J'ai démarré cette année 2022 par des séances au collège du MONT DUPLAN à Nîmes. Je partage cet article qui complète mon action dans ce collège par des explications.
Thérapie manuelle venue du Japon, le shiatsu peut compléter utilement la prise en charge d’enfants et d’adolescents confrontés à des difficultés psychologiques.
Au milieu de la salle informatique, une fille est assise en tailleur, deux autres allongées sur le ventre. À leurs côtés, deux femmes et un homme leur prennent le pouls, puis entament un massage en exerçant des pressions sur l’ensemble du corps. Ces praticiens de shiatsu interviennent depuis début 2018 au microlycée Villon, dans le 14e arrondissement de Paris, qui accueille une cinquantaine d’élèves décrocheurs souhaitant reprendre leur scolarité. Phobie scolaire, harcèlement, problèmes familiaux, tous ont traversé des moments difficiles. « La plupart souffrent de stress, d’anxiété, de problèmes de sommeil. Ils bénéficient d’une prise en charge médicale et souvent psychologique à l’extérieur, précise Clément Dirson, professeur de français. L’objectif était de leur proposer un accompagnement différent, passant davantage par le corps. »
Soigner à la fois le corps et l’esprit, tel est le but affiché du shiatsu. Cette thérapie manuelle japonaise prend sa source dans l’une des branches de la médecine chinoise, le massage des points d’acupuncture. « La séance commence par la prise des pouls chinois, explique Marie-Séraphine Vincent, l’une des praticiennes. Nous pouvons sentir la qualité des douze méridiens qui relient tous les organes du corps, ce qui nous permet d’orienter notre shiatsu. » Par un enchaînement de pressions rythmées, le praticien régule les flux d’énergie déréglés par les émotions, le stress environnant, les chocs, les excès. Considéré comme un véritable soin au Japon, le shiatsu se « reçoit » comme un traitement libérant des tensions.

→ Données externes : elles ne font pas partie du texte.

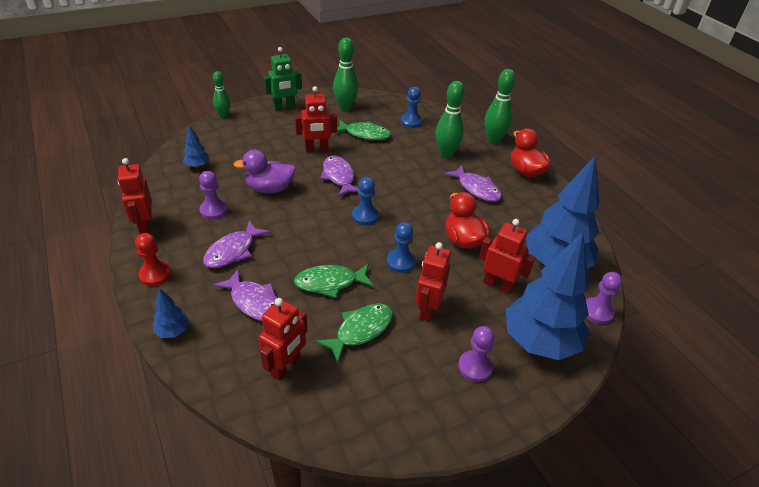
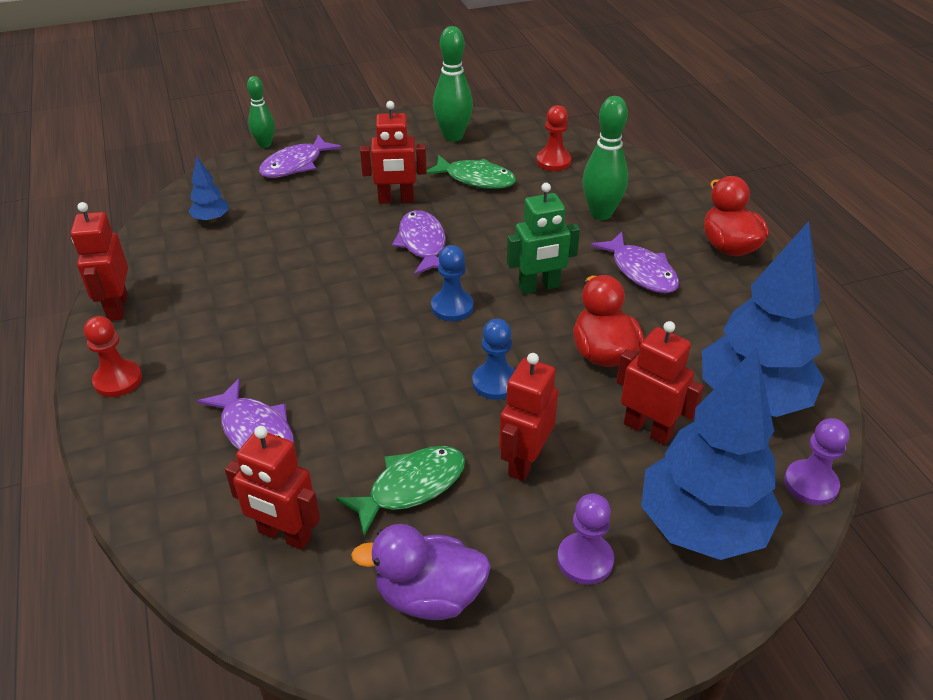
camera: 10 degrees right, 0 degrees up
blue tree [153,288,189,338] -> none
purple pawn [199,171,228,220] -> none
purple fish [203,221,270,268] -> purple fish moved to [259,134,342,178]
purple duck [233,150,296,193] -> purple duck moved to [351,524,491,620]
red robot [259,298,308,381] -> red robot turned 75 degrees clockwise [225,426,320,550]
green robot [264,47,302,110] -> green robot moved to [507,183,580,294]
green fish [294,264,374,298] -> none
blue pawn [401,87,423,128] -> red pawn [536,105,571,171]
green bowling pin [485,69,516,144] -> none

En France, où il a été introduit dans les années 1970, il n’est pas reconnu médicalement. Mais il peut s’intégrer utilement à un protocole de soins, estime Bernard Bouheret, kinésithérapeute et fondateur de l’école de shiatsu thérapeutique de Paris, d’où sont issus les praticiens intervenant au microlycée Villon. « Des médecins en France commencent à s’intéresser à cette technique qui considère l’humain comme un tout. Le shiatsu a une vocation préventive, mais soulage aussi bon nombre de douleurs liées notamment aux maladies chroniques, améliore le sommeil, apaise les émotions, a des effets positifs sur tout ce qui est lié au stress et au surmenage. »
Accessible à tous, il convient selon lui très bien aux adolescents
« Le shiatsu se pratique sur des habits légers, et non sur la peau nue : ce n’est pas un toucher intrusif ni sensuel. » À leur sortie de l’atelier, les élèves confirment : « Je ne suis pas une fana des massages, mais là c’est différent », confie Léa, 17 ans, élève en 1re ES. Souffrant de phobie scolaire et de troubles du comportement alimentaire, elle a décroché pendant huit mois. « Grâce au shiatsu, j’ai vraiment compris que je ne suis pas qu’un cerveau, j’ai pris conscience de mon corps. Avant, quand j’étais stressée, je ne me rendais même pas compte que j’avais mal à certains endroits. Les praticiens m’ont indiqué des points de pression pour me détendre et des exercices de respiration. Aujourd’hui, j’arrive à me calmer seule et à m’apaiser. »
« Moi, ils m’ont dit que j’avais tendance à être bloquée au niveau de la “corbeille”, c’est-à-dire de l’estomac. J’ai appris à écouter mon corps pour canaliser mon stress. Et j’avais tendance à avoir mal au dos, ces douleurs ont disparu », ajoute Anaïs, 19 ans, en Tale ES, qui traîne aussi un passé de phobique scolaire. Nour, 20 ans, s’apprête à pénétrer dans la salle pour la séance suivante. Déscolarisé pendant plus d’un an après une addiction au cannabis, il souffre régulièrement de crises d’angoisse. « Aujourd’hui, c’est ma quatrième séance. La première fois, je sentais une crise monter et dans ces moments-là, je déteste qu’on me touche la tête. J’ai failli ne pas y aller. Finalement, ça m’a incroyablement détendu. »
Cinq ateliers, accueillant entre dix et quinze élèves un mardi par mois, ont pu être organisés l’année dernière au microlycée Villon, qui comptait reconduire l’initiative à la rentrée 2018.